Hal böyle olunca, dedelerin lisede eğitilmesinden bahsetmeyi modern akılla Alevileri tek tipleştirme hedefi dışında bir adım olarak okumak da mümkün değil. Aleviliği kim, nasıl müfredata sokabilecek, bu epey sıkıntılı bir mevzu. 1924'te Diyanet’i kurarak 1925'te ise Tekke ve Zaviyeler Kanunu ile İslam ve İslam ile ilişkilenen inançların tek resmi temsilcisi haline gelen Kemalist devlet geleneği kanlı canlı bir şekilde devam ediyor. Yurttaşlarına ve insanlara rağmen inancı örgütlüyor.
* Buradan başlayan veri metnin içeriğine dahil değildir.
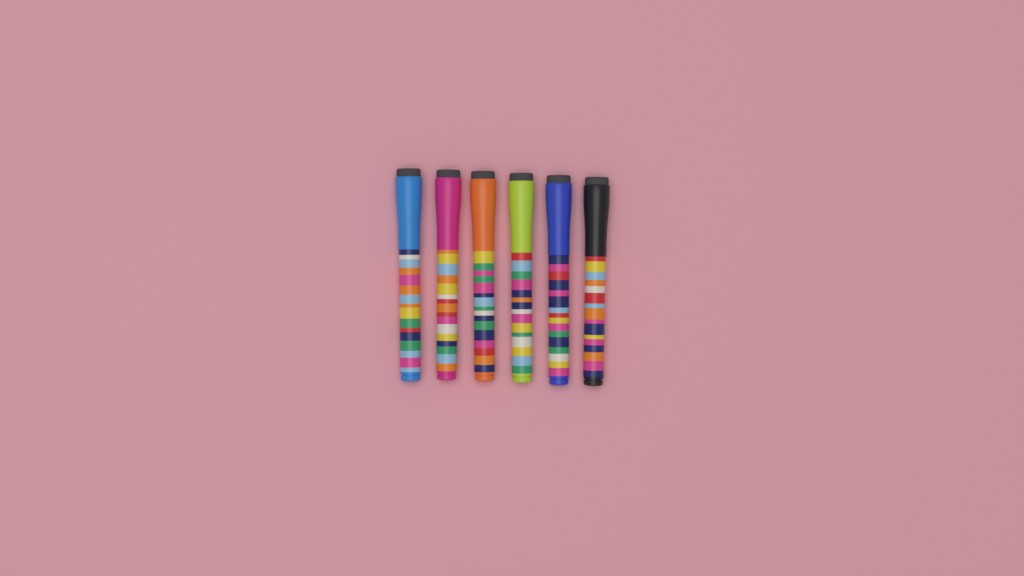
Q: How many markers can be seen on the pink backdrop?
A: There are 6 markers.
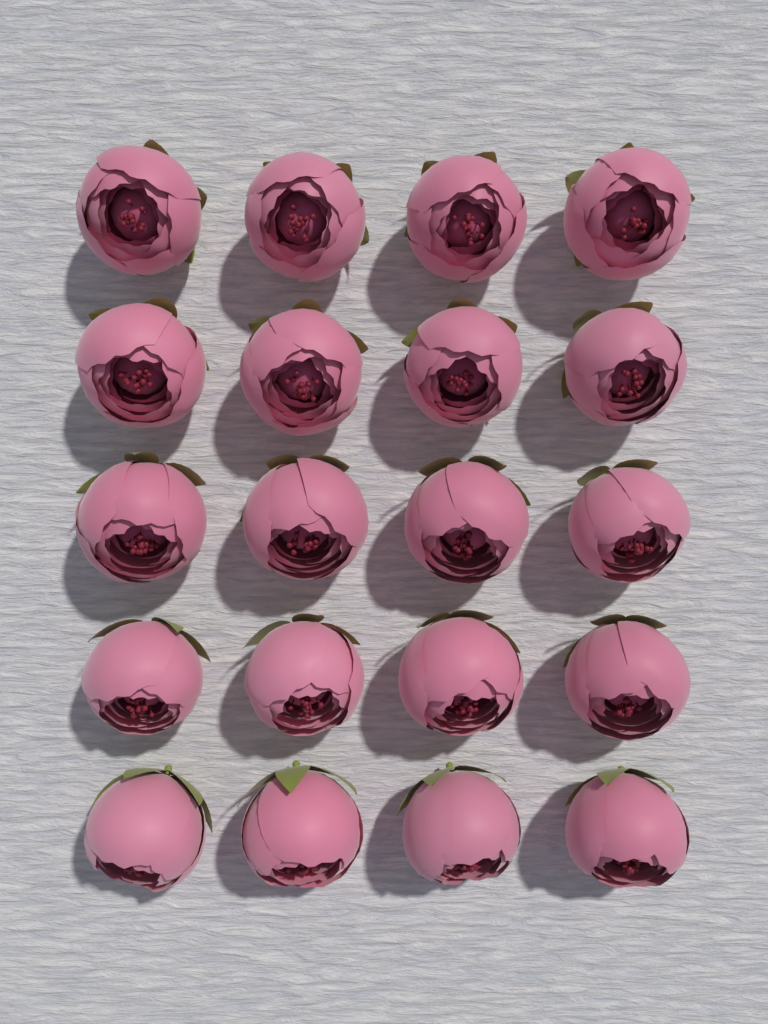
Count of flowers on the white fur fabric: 20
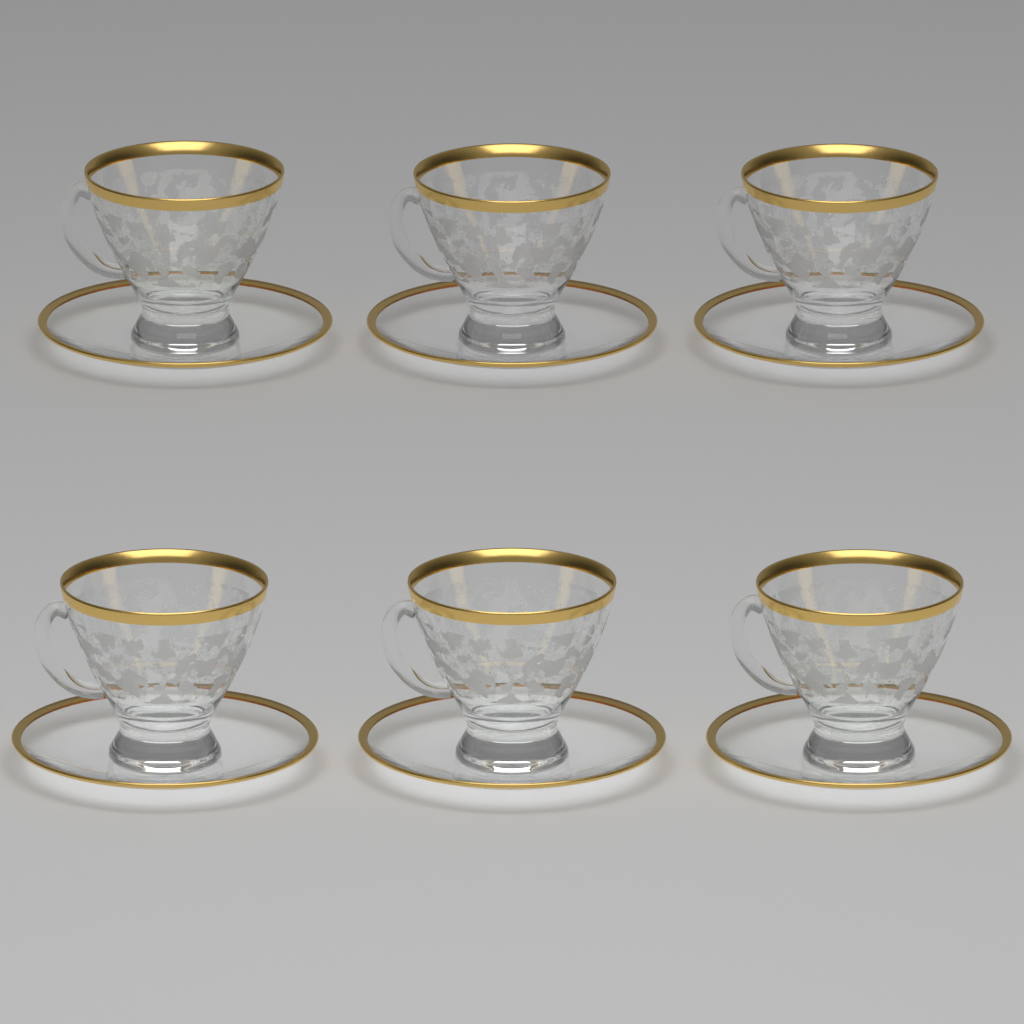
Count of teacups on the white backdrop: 6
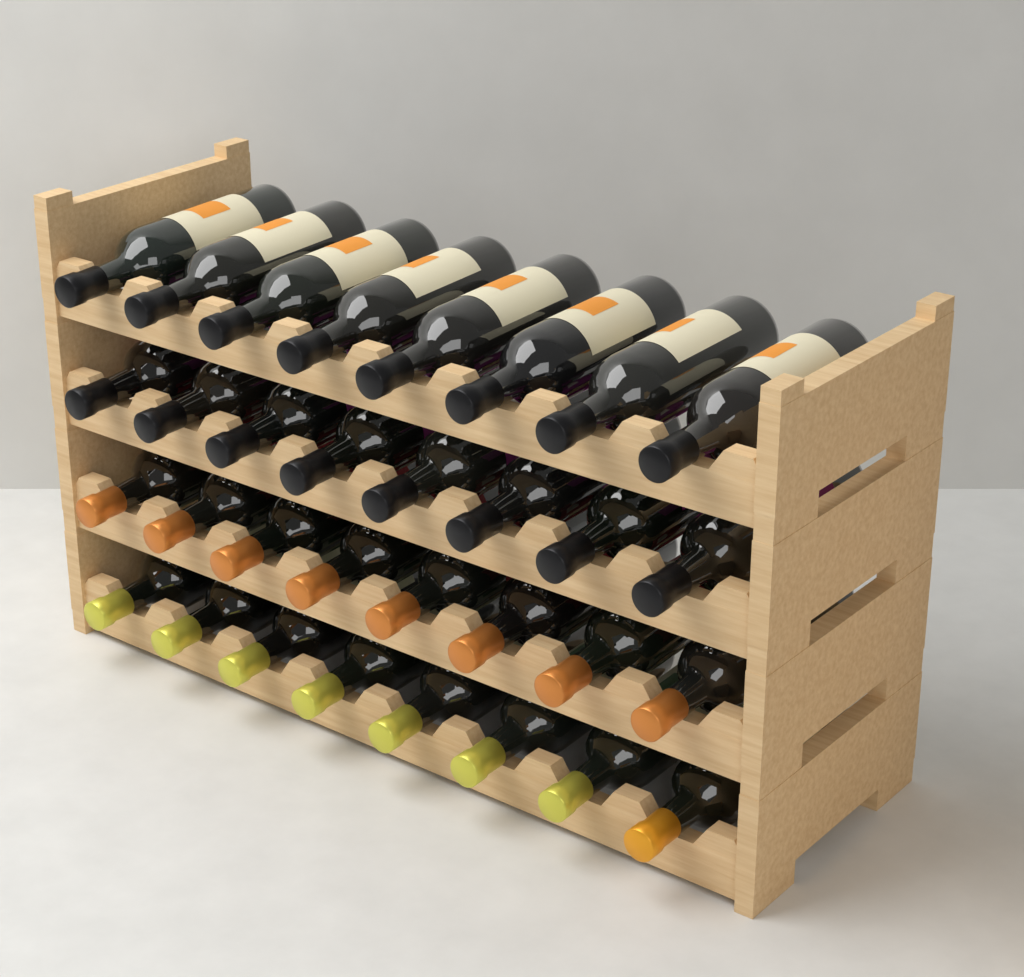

Konuştuğum hiçbir Alevi cevapsız bırakmadı soruyu. Yanıtlar çeşitli olsa da, Alevilerin temel taleplerinin yerine getirilmesi ortaklaşılan konulardandı. Bu temel talepleri şu şekilde sıralayabiliriz:
Başta zorunlu din derslerinin kaldırılarak eğitimin sekülerleşmesi, cemevlerinin ibadethane statüsünde kabul edilerek inancın Alevilere bırakılması, gündelik hayattan devlet bürokrasisine Alevilere ve toplumdaki farklı kesimlere yapılan ayrımcılığın önlenmesine yönelik somut adımlar geliştirilmesi ve Madımak'ın Utanç Müzesi olması.
Alevi İmam Hatip Lisesi ile ilgili yorumlarını ve diğer taleplerini de Alevilerden dinleyelim. Yorumları bugün Alevi inancı dışında inanca mensup kişilerin de dillendireceği nitelikte.
‘Cumhuriyet tarihinde Aleviliğe
hiç böyle müdahale edilmemişti’
"Dedelerimiz, babalarımız bizim ocak ve tekkelerimizde yetişir. Bizim kaynaklarımız bellidir. Bizim kaynaklarımız ocaklarımızdır. Bir Sünnileştirme çabası var. Bunu reddediyoruz. Cumhuriyet tarihinde hiç böyle müdahale edilmemişti. Bu lisenin müfredat kapsamına alınması cumhuriyette ilk kez devletin eğitim anlamında doğrudan müdahalesi."
‘Herkesin dini devletleştiriliyor’
“Kanunen özel kişi ve kurumların imam lisesi açması yasak. Şimdiye kadar yapılmak istenenlerin niyetini bu eylem gösteriyor. Aleviliği tariften çıkarsa o zaman derim ki hükümet hakikâten sorunu çözmeye başlıyor. Ancak, devlet elini dinden çeksin derken herkesin dinini devletleştirmeye çalışıyorlar. ”
‘Çocuğumun üzerinde hakkım yok’
"Bugün ilkokullardan başlayan bir din dersi projeleri var. Devlet en azından şöyle diyemez mi? 'Alevilerin tayin edeceği öğretmenler tarafından' veya 'isteğe bağlı' din dersi olsun. Bunu bile duyamıyoruz. Çocuklarımız çalınıyor, beyinleri yıkanıyor. Sünni eğitime ve görüşe göre yetişiyorlar ve bir ebeveyn olarak benim çocuğum üzerinde hiçbir hakkım kalmıyor. Çok kötü dönemden geçiyoruz Aleviler-Bektaşiler-Kızılbaşlar olarak."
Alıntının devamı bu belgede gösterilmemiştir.